What’s Everybody Else Doing?
This maybe not the best reason for making a decision,
but definitely worth consideration. There are three other
missionary families in our area. One, the Lee family, has
never left. They, mostly adult children and their father (the
Mom is in the States), continue their thriving ministry in the
remote village of Krinkrin. The Hansens are out, having left
early for a scheduled furlough. Norman, a pilot who does
medical evacuations, says that they and their school-aged
children will return to Tronquera after doing some medical
training. The Hawleys, our friends in Waspam, are back in
California, waiting it out. They have small children and a
cautious mission board.
We stayed with a couple in Managua who were ordered
to evacuate the day we left. They are plugged into a hostcountry
Christian non-profit. They recently returned and are
back at work. Charles and Sarah Kaye, pastors of the El
Puente church in Granada, escaped town traumatized. They
saw people shot in the street in front to them. They have not
returned. Nathan Johnston, also based in Granada, never left.

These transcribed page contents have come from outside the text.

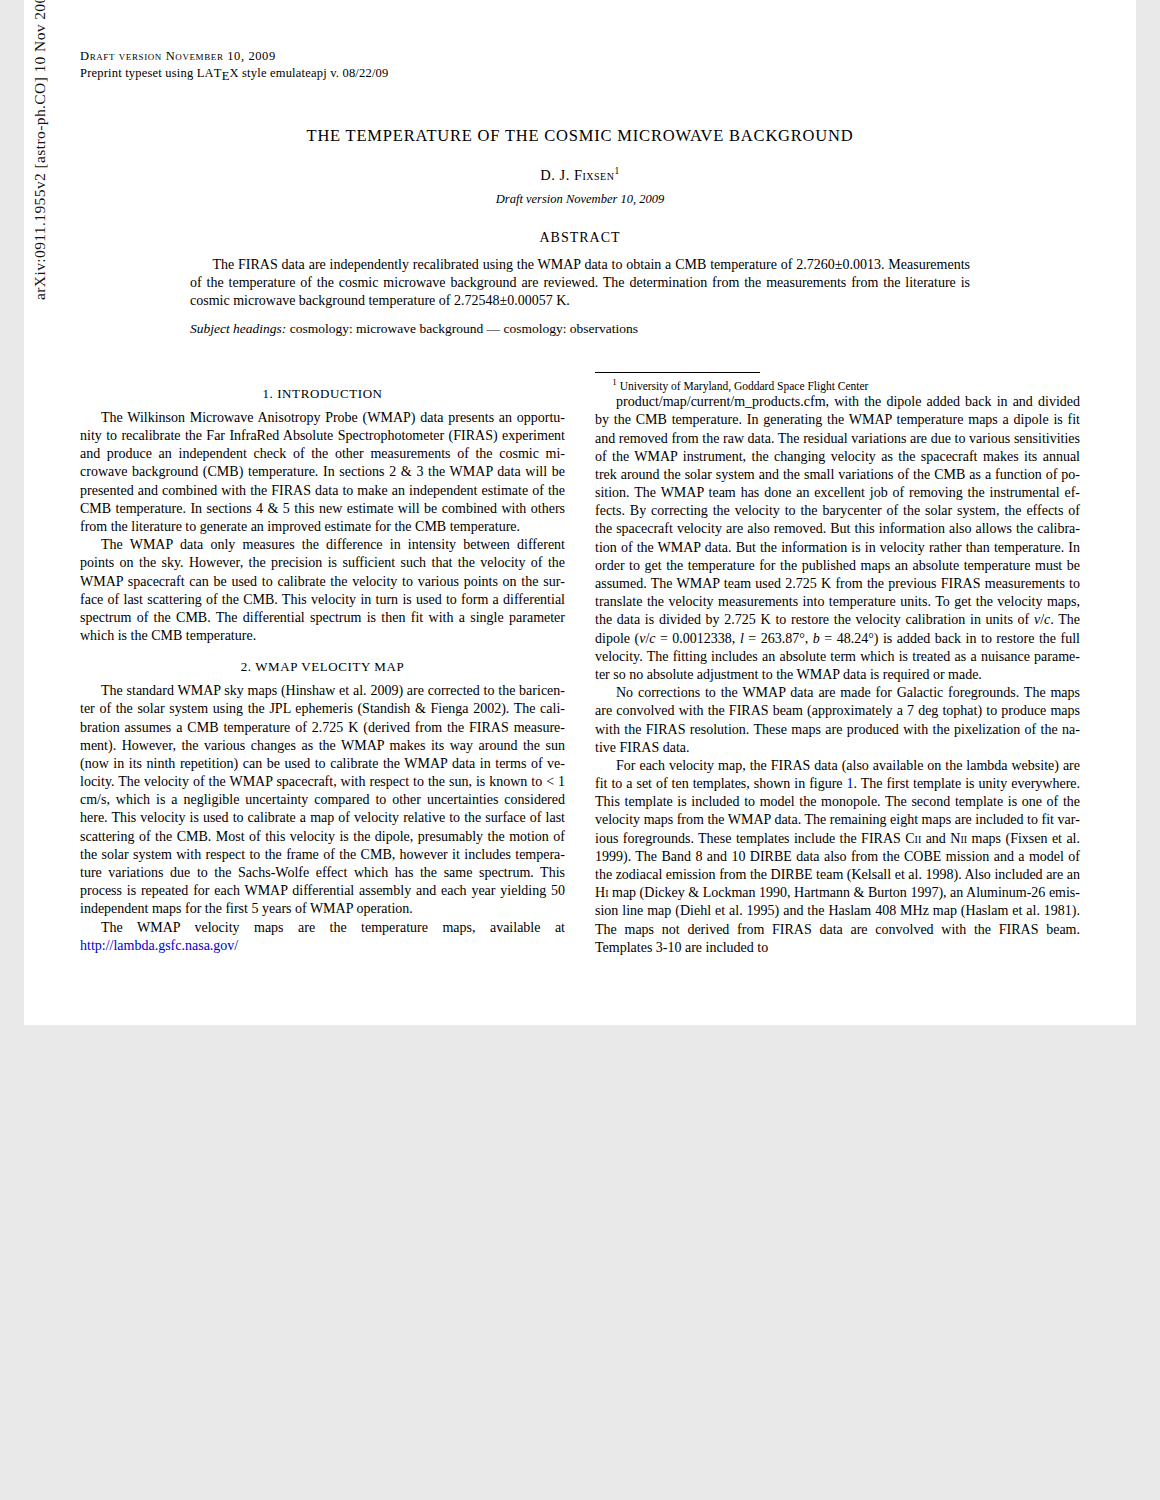arXiv:0911.1955v2 [astro-ph.CO] 10 Nov 2009
Draft version November 10, 2009
Preprint typeset using LATEX style emulateapj v. 08/22/09
The Temperature of the Cosmic Microwave Background
D. J. Fixsen1
Draft version November 10, 2009
Abstract
The FIRAS data are independently recalibrated using the WMAP data to obtain a CMB temperature of 2.7260±0.0013. Measurements of the temperature of the cosmic microwave background are reviewed. The determination from the measurements from the literature is cosmic microwave background temperature of 2.72548±0.00057 K.
Subject headings: cosmology: microwave background — cosmology: observations
1. Introduction
The Wilkinson Microwave Anisotropy Probe (WMAP) data presents an opportunity to recalibrate the Far InfraRed Absolute Spectrophotometer (FIRAS) experiment and produce an independent check of the other measurements of the cosmic microwave background (CMB) temperature. In sections 2 & 3 the WMAP data will be presented and combined with the FIRAS data to make an independent estimate of the CMB temperature. In sections 4 & 5 this new estimate will be combined with others from the literature to generate an improved estimate for the CMB temperature.
The WMAP data only measures the difference in intensity between different points on the sky. However, the precision is sufficient such that the velocity of the WMAP spacecraft can be used to calibrate the velocity to various points on the surface of last scattering of the CMB. This velocity in turn is used to form a differential spectrum of the CMB. The differential spectrum is then fit with a single parameter which is the CMB temperature.
2. WMAP velocity map
The standard WMAP sky maps (Hinshaw et al. 2009) are corrected to the baricenter of the solar system using the JPL ephemeris (Standish & Fienga 2002). The calibration assumes a CMB temperature of 2.725 K (derived from the FIRAS measurement). However, the various changes as the WMAP makes its way around the sun (now in its ninth repetition) can be used to calibrate the WMAP data in terms of velocity. The velocity of the WMAP spacecraft, with respect to the sun, is known to < 1 cm/s, which is a negligible uncertainty compared to other uncertainties considered here. This velocity is used to calibrate a map of velocity relative to the surface of last scattering of the CMB. Most of this velocity is the dipole, presumably the motion of the solar system with respect to the frame of the CMB, however it includes temperature variations due to the Sachs-Wolfe effect which has the same spectrum. This process is repeated for each WMAP differential assembly and each year yielding 50 independent maps for the first 5 years of WMAP operation.
The WMAP velocity maps are the temperature maps, available at http://lambda.gsfc.nasa.gov/
1 University of Maryland, Goddard Space Flight Center
product/map/current/m_products.cfm, with the dipole added back in and divided by the CMB temperature. In generating the WMAP temperature maps a dipole is fit and removed from the raw data. The residual variations are due to various sensitivities of the WMAP instrument, the changing velocity as the spacecraft makes its annual trek around the solar system and the small variations of the CMB as a function of position. The WMAP team has done an excellent job of removing the instrumental effects. By correcting the velocity to the barycenter of the solar system, the effects of the spacecraft velocity are also removed. But this information also allows the calibration of the WMAP data. But the information is in velocity rather than temperature. In order to get the temperature for the published maps an absolute temperature must be assumed. The WMAP team used 2.725 K from the previous FIRAS measurements to translate the velocity measurements into temperature units. To get the velocity maps, the data is divided by 2.725 K to restore the velocity calibration in units of v/c. The dipole (v/c = 0.0012338, l = 263.87°, b = 48.24°) is added back in to restore the full velocity. The fitting includes an absolute term which is treated as a nuisance parameter so no absolute adjustment to the WMAP data is required or made.
No corrections to the WMAP data are made for Galactic foregrounds. The maps are convolved with the FIRAS beam (approximately a 7 deg tophat) to produce maps with the FIRAS resolution. These maps are produced with the pixelization of the native FIRAS data.
For each velocity map, the FIRAS data (also available on the lambda website) are fit to a set of ten templates, shown in figure 1. The first template is unity everywhere. This template is included to model the monopole. The second template is one of the velocity maps from the WMAP data. The remaining eight maps are included to fit various foregrounds. These templates include the FIRAS Cii and Nii maps (Fixsen et al. 1999). The Band 8 and 10 DIRBE data also from the COBE mission and a model of the zodiacal emission from the DIRBE team (Kelsall et al. 1998). Also included are an Hi map (Dickey & Lockman 1990, Hartmann & Burton 1997), an Aluminum-26 emission line map (Diehl et al. 1995) and the Haslam 408 MHz map (Haslam et al. 1981). The maps not derived from FIRAS data are convolved with the FIRAS beam. Templates 3-10 are included to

He’s still there, doing awesome things in the power of the
Lord. Nathan’s the one who got slightly gored the day we
were on hand for Granada’s annual running of the bulls. You
could say he’s a risk taker.
We believe we are walking under the covering of the
Sovereign God. We just happened to program a reunion with
Nutie’s siblings in England for the moment when it became
necessary to leave Nicaragua. Unfortunately, I came down
with a tropical disease that has lingered for three months
now, but it has served the purpose of preventing the urge to
rush back too quickly, while giving us time with children
and grandchildren and also a chance to work on a writing
project that has, because of other ministry demands, always
been kept on a back burner. We have been afforded a car, a
beautiful place to stay, and Jesus-work at the Rio Coco Cafe.
All these things, temporary in character, come with
permanent growth toward God. We do not feel that the
present circumstances in Nicaragua are an obstacle to our
safe return. Nutie wants to help out with the births and go
down there afterward. God will show us when it is time.
Meanwhile, we want to be where the Spirit is streaming live.